Mandatory clearing of OTC derivatives transactions has dealers and swap participants scrambling to marshal their assets to meet collateral obligations, a process known as “collateral transformation.

Collateral transformation is a form of collateral optimization – which is making sure that collateral is allocated as efficiently as possible, and the process will include swapping bad collateral for good collateral. If properly optimized, the lowest acceptable grade collateral is pledged, working from worse to best.

“The drains on collateral have brought to light pockets of untapped liquidity,” said Bradley Foster, managing director at Deutsche Bank, at last week’s Financial Markets Reform conference sponsored by Markit. “Corporate America is sitting on massive piles of collateral, as are sovereign wealth funds. “The ability to transform capital is directly related to the degree to which these pools of liquidity can be accessed.”

Isda’s Dodd-Frank documentation initiative provides a standard set of amendments, in the form of protocols, to facilitate updating of existing swap relationship documentation for Dodd-Frank compliance.

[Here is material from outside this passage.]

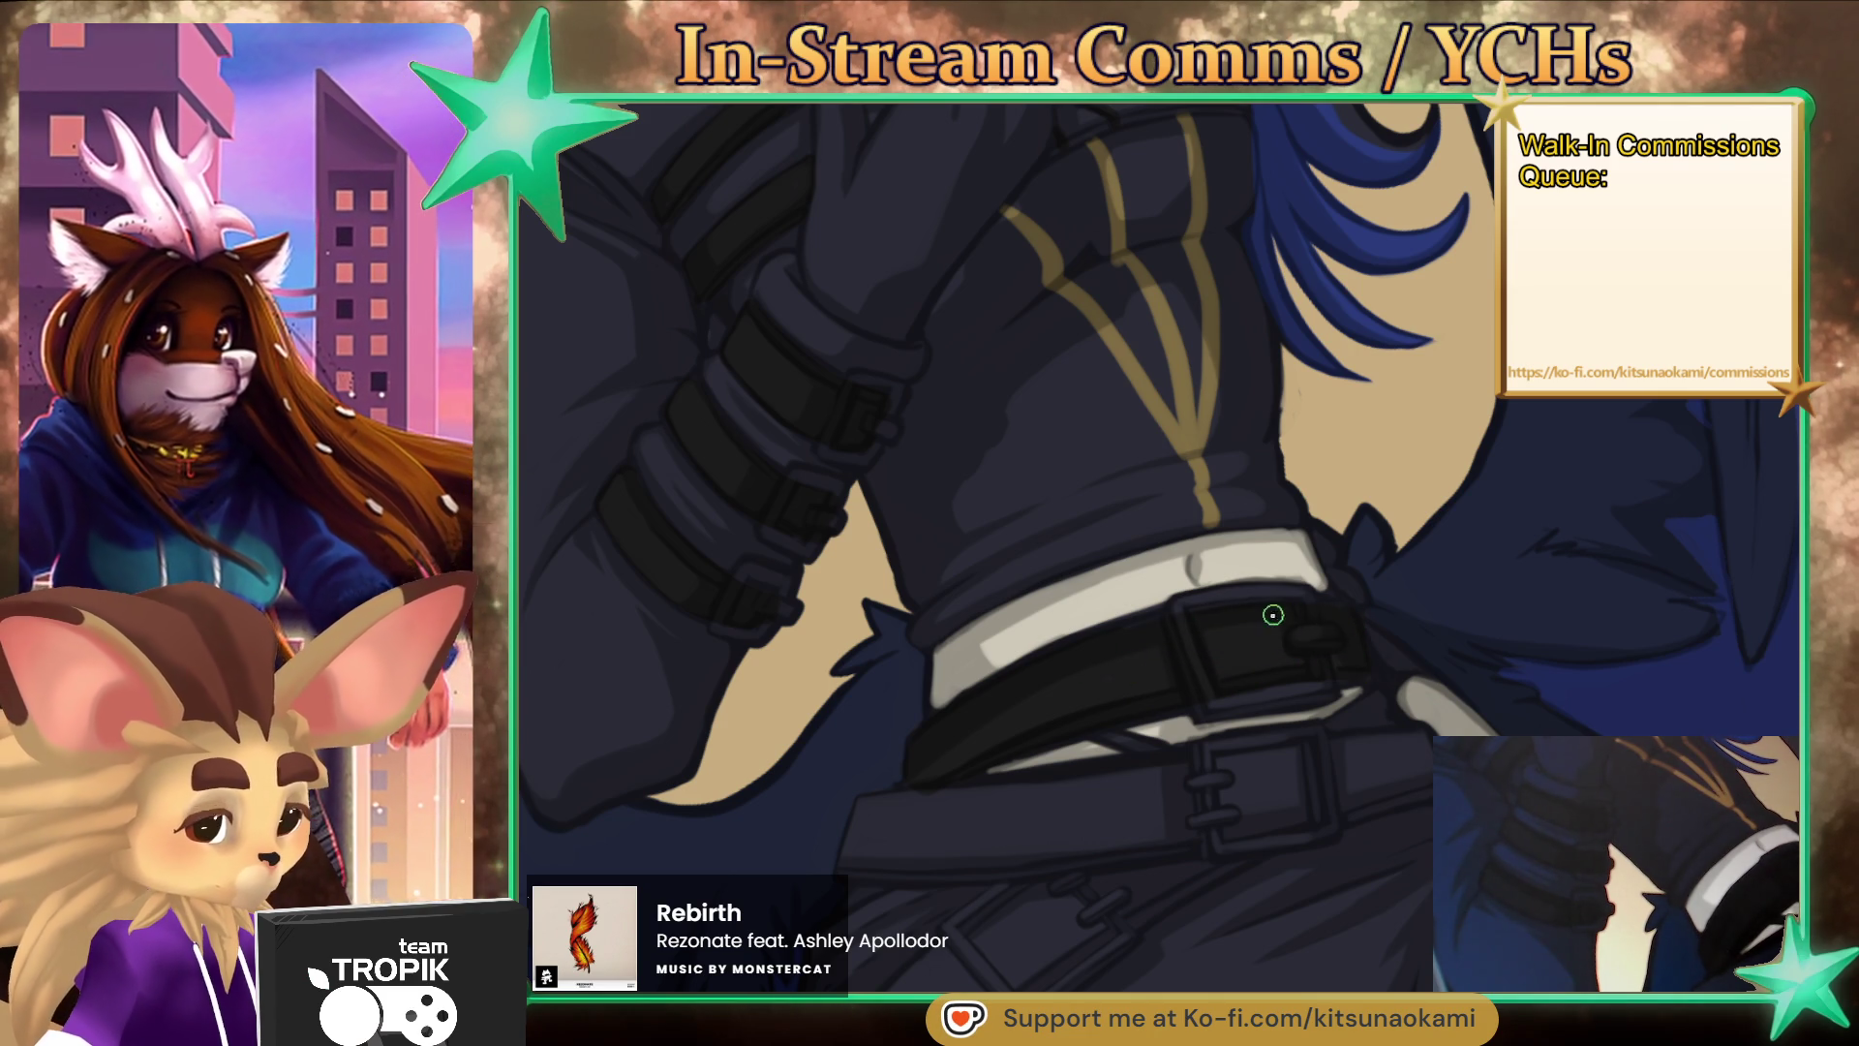
- Bring the lower belt into view and add a light grey highlight at its tip
{"action": "left_click_drag", "start_coordinate": [1406, 759], "coordinate": [1381, 697]}
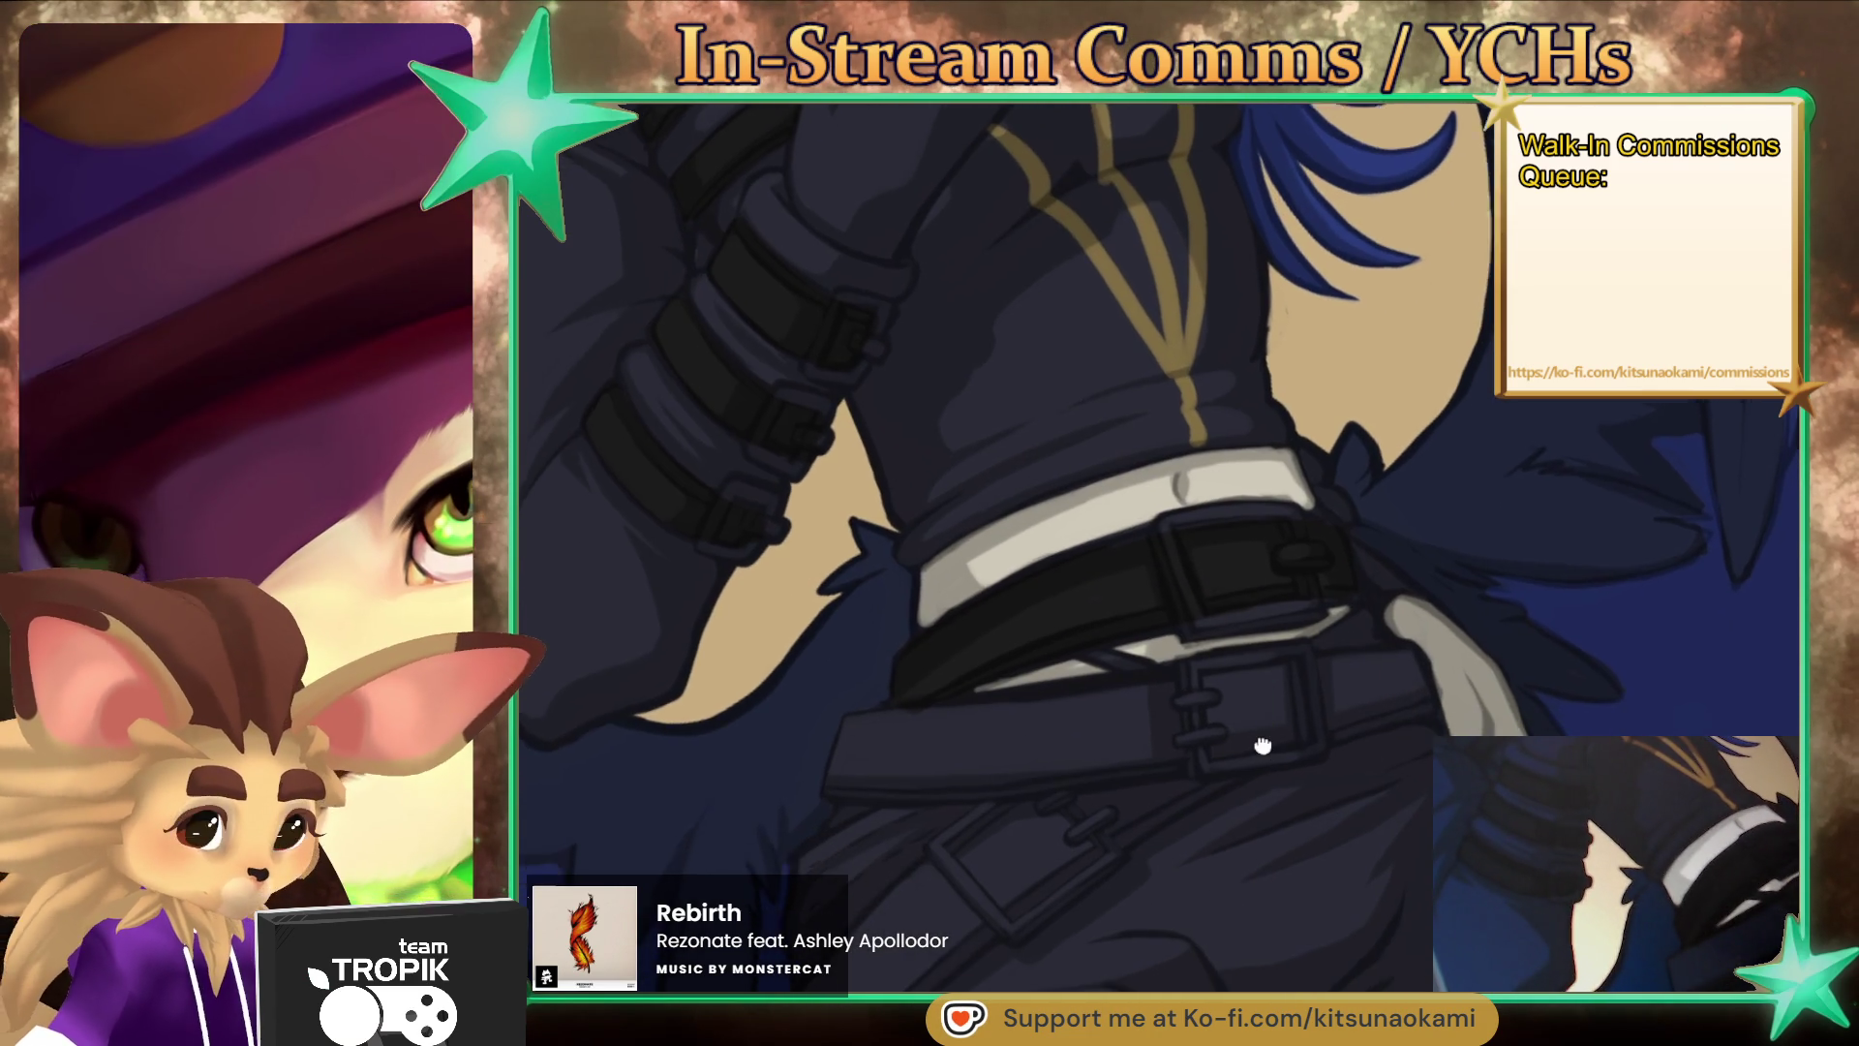
{"action": "left_click_drag", "start_coordinate": [1263, 758], "coordinate": [1257, 601]}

Isda has published separate Protocols facilitating compliance with certain requirements. The first such protocol, formally titled Isda August 2012 DF Protocol, allows swap market participants to simultaneously amend multiple Isda master agreements. Isda will soon publish a Protocol doing the same for Emir requirements.

These Protocols also include, or will include, disclosure consents. The Reporting Protocol is intended to be more generic than the Dodd-Frank and Emir Protocols, while being consistent with them.

The Reporting Protocol may be particularly useful for market participants who, due to the nature or level of their trading activity, may not be required to comply with certain provisions of the Dodd-Frank and Emir Protocols but who nonetheless face trade reporting obligations.